Prompt 1. Render part of the records below as a JSON list of strings, one string per line, with blank lines and picture lines left out. Begin at the line that has "cyan star: moved 6 px left" and stop after the line that has "black cross: moved 5 px left".

Extract to read.
>>>>>
The basic version uses an OTP sheet of ~140 passwords. People can opt in to
use phone-based validation (push notifications to an app and confirmation with
a slider). As far as I know (I don’t speak much Danish so I can’t look it up),
this is a requirement to offer banking services in Denmark.

I used to work in infosec for governments and banks. Typically, the only way
to have these kind of things implemented is by having regulation that enforces
it. Banks don’t want to have to foot the bill for 2FA, and they can (as
another poster pointed out) claim the user was careless with their password to
not have to cover phishing attacks. Most of the time, banks will claim that
their user base is in remote locations and SMS-based 2FA is unreliable
(believable in Oz), or that they don’t want to “inconvenience their
customers”.

The other issue is with choosing a tech. What if the bank picks wrong? What if
it has an enormous cost?
<<<<<
Data provided.
>>>>>
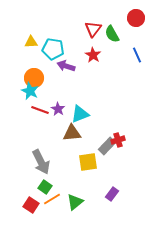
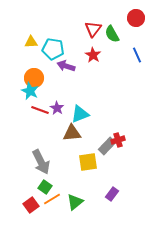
purple star: moved 1 px left, 1 px up
red square: rotated 21 degrees clockwise
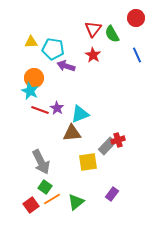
green triangle: moved 1 px right
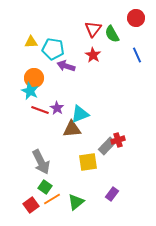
brown triangle: moved 4 px up
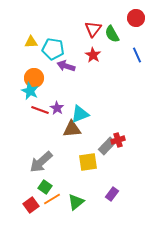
gray arrow: rotated 75 degrees clockwise
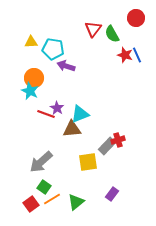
red star: moved 32 px right; rotated 14 degrees counterclockwise
red line: moved 6 px right, 4 px down
green square: moved 1 px left
red square: moved 1 px up
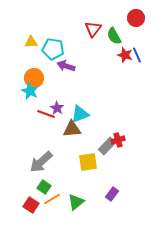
green semicircle: moved 2 px right, 2 px down
red square: moved 1 px down; rotated 21 degrees counterclockwise
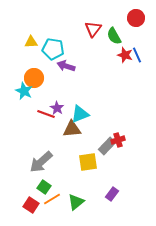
cyan star: moved 6 px left
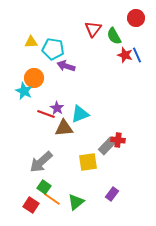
brown triangle: moved 8 px left, 1 px up
red cross: rotated 24 degrees clockwise
orange line: rotated 66 degrees clockwise
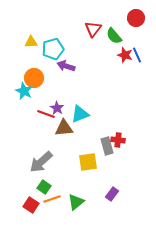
green semicircle: rotated 12 degrees counterclockwise
cyan pentagon: rotated 25 degrees counterclockwise
gray rectangle: rotated 60 degrees counterclockwise
orange line: rotated 54 degrees counterclockwise
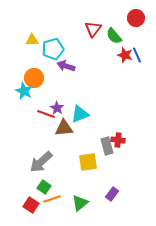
yellow triangle: moved 1 px right, 2 px up
green triangle: moved 4 px right, 1 px down
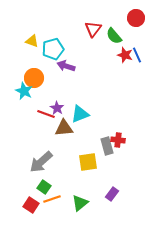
yellow triangle: moved 1 px down; rotated 24 degrees clockwise
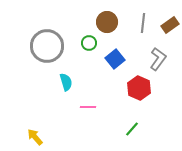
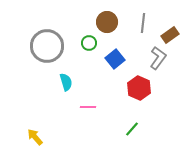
brown rectangle: moved 10 px down
gray L-shape: moved 1 px up
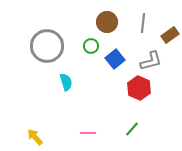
green circle: moved 2 px right, 3 px down
gray L-shape: moved 7 px left, 3 px down; rotated 40 degrees clockwise
pink line: moved 26 px down
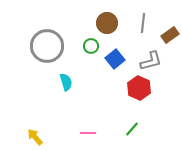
brown circle: moved 1 px down
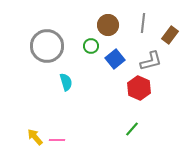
brown circle: moved 1 px right, 2 px down
brown rectangle: rotated 18 degrees counterclockwise
pink line: moved 31 px left, 7 px down
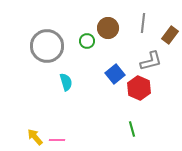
brown circle: moved 3 px down
green circle: moved 4 px left, 5 px up
blue square: moved 15 px down
green line: rotated 56 degrees counterclockwise
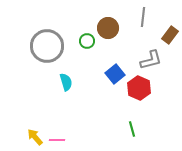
gray line: moved 6 px up
gray L-shape: moved 1 px up
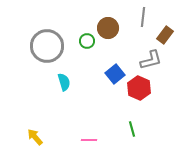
brown rectangle: moved 5 px left
cyan semicircle: moved 2 px left
pink line: moved 32 px right
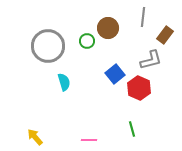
gray circle: moved 1 px right
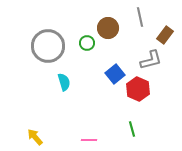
gray line: moved 3 px left; rotated 18 degrees counterclockwise
green circle: moved 2 px down
red hexagon: moved 1 px left, 1 px down
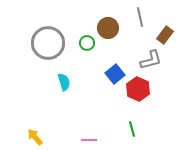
gray circle: moved 3 px up
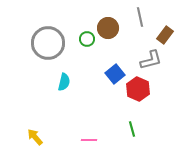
green circle: moved 4 px up
cyan semicircle: rotated 30 degrees clockwise
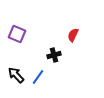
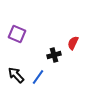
red semicircle: moved 8 px down
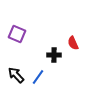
red semicircle: rotated 48 degrees counterclockwise
black cross: rotated 16 degrees clockwise
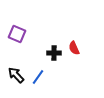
red semicircle: moved 1 px right, 5 px down
black cross: moved 2 px up
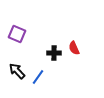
black arrow: moved 1 px right, 4 px up
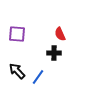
purple square: rotated 18 degrees counterclockwise
red semicircle: moved 14 px left, 14 px up
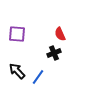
black cross: rotated 24 degrees counterclockwise
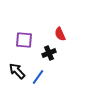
purple square: moved 7 px right, 6 px down
black cross: moved 5 px left
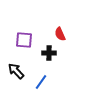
black cross: rotated 24 degrees clockwise
black arrow: moved 1 px left
blue line: moved 3 px right, 5 px down
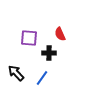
purple square: moved 5 px right, 2 px up
black arrow: moved 2 px down
blue line: moved 1 px right, 4 px up
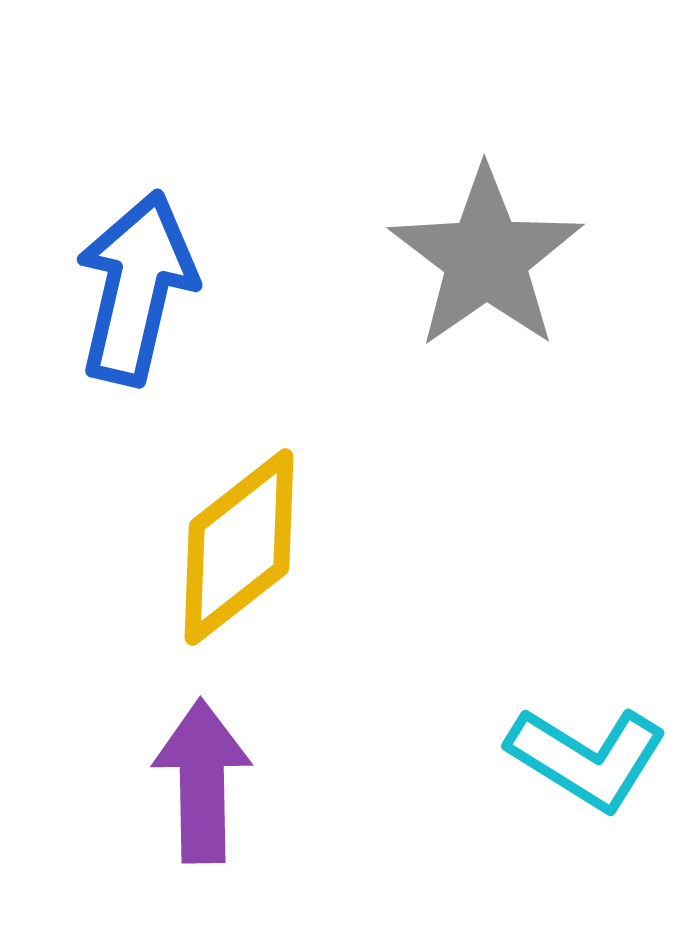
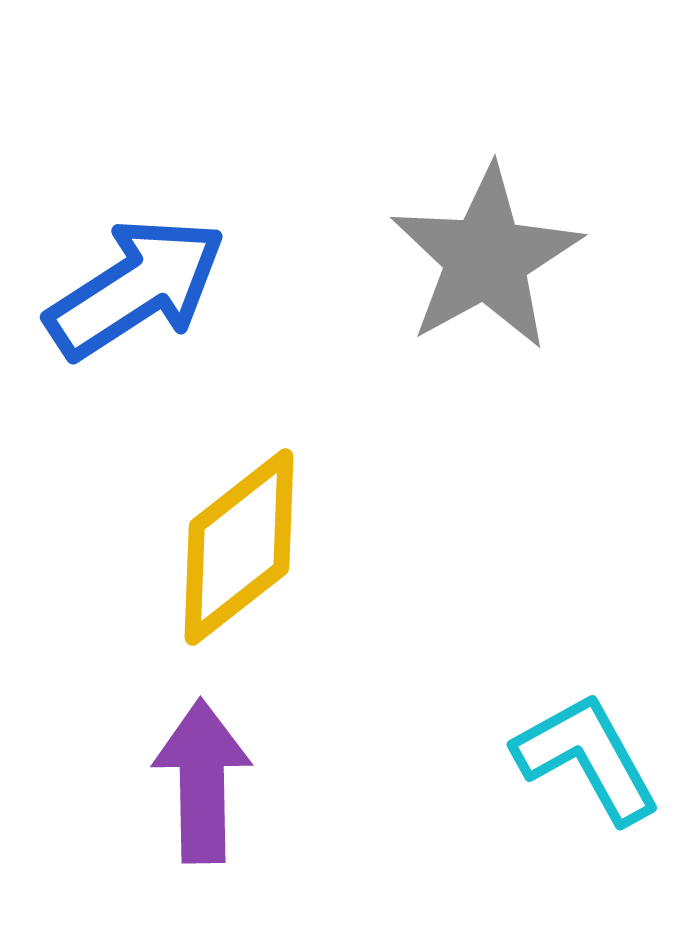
gray star: rotated 6 degrees clockwise
blue arrow: rotated 44 degrees clockwise
cyan L-shape: rotated 151 degrees counterclockwise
<<<<<
Prompt 2. In the forum post on bank two-factor authentication, about how many passwords does the OTP sheet in the basic version hold?

Exercise answer 1.
[
  "cyan star: moved 6 px left",
  "brown triangle: moved 8 px left, 1 px up",
  "red cross: rotated 24 degrees clockwise",
  "orange line: rotated 66 degrees clockwise",
  "green semicircle: rotated 12 degrees counterclockwise",
  "cyan pentagon: rotated 25 degrees counterclockwise",
  "gray rectangle: rotated 60 degrees counterclockwise",
  "orange line: rotated 54 degrees counterclockwise",
  "yellow triangle: moved 1 px right, 2 px up",
  "green triangle: moved 4 px right, 1 px down",
  "yellow triangle: moved 1 px down; rotated 24 degrees clockwise",
  "brown rectangle: moved 10 px down",
  "gray L-shape: moved 1 px up",
  "green circle: moved 2 px right, 3 px down",
  "gray L-shape: moved 7 px left, 3 px down; rotated 40 degrees clockwise",
  "pink line: moved 26 px down",
  "brown circle: moved 1 px down",
  "brown circle: moved 1 px right, 2 px down",
  "brown rectangle: rotated 18 degrees counterclockwise",
  "pink line: moved 31 px left, 7 px down",
  "brown circle: moved 3 px down",
  "green circle: moved 4 px left, 5 px up",
  "blue square: moved 15 px down",
  "green line: rotated 56 degrees counterclockwise",
  "gray line: moved 6 px up",
  "gray L-shape: moved 1 px up",
  "brown rectangle: moved 5 px left",
  "cyan semicircle: moved 2 px left",
  "pink line: moved 32 px right",
  "gray circle: moved 1 px right",
  "gray line: moved 3 px left; rotated 18 degrees counterclockwise",
  "green circle: moved 2 px down",
  "red hexagon: moved 1 px left, 1 px down",
  "gray circle: moved 3 px up",
  "green circle: moved 4 px up",
  "cyan semicircle: rotated 30 degrees clockwise",
  "red semicircle: moved 8 px down",
  "red semicircle: rotated 48 degrees counterclockwise",
  "black cross: rotated 16 degrees clockwise",
  "red semicircle: moved 1 px right, 5 px down",
  "black cross: moved 2 px up",
  "black arrow: moved 1 px right, 4 px up",
  "purple square: rotated 18 degrees counterclockwise",
  "red semicircle: moved 14 px left, 14 px up",
  "black cross: rotated 24 degrees counterclockwise",
  "purple square: moved 7 px right, 6 px down",
  "black cross: moved 5 px left"
]

Exercise answer 2. About 140 passwords.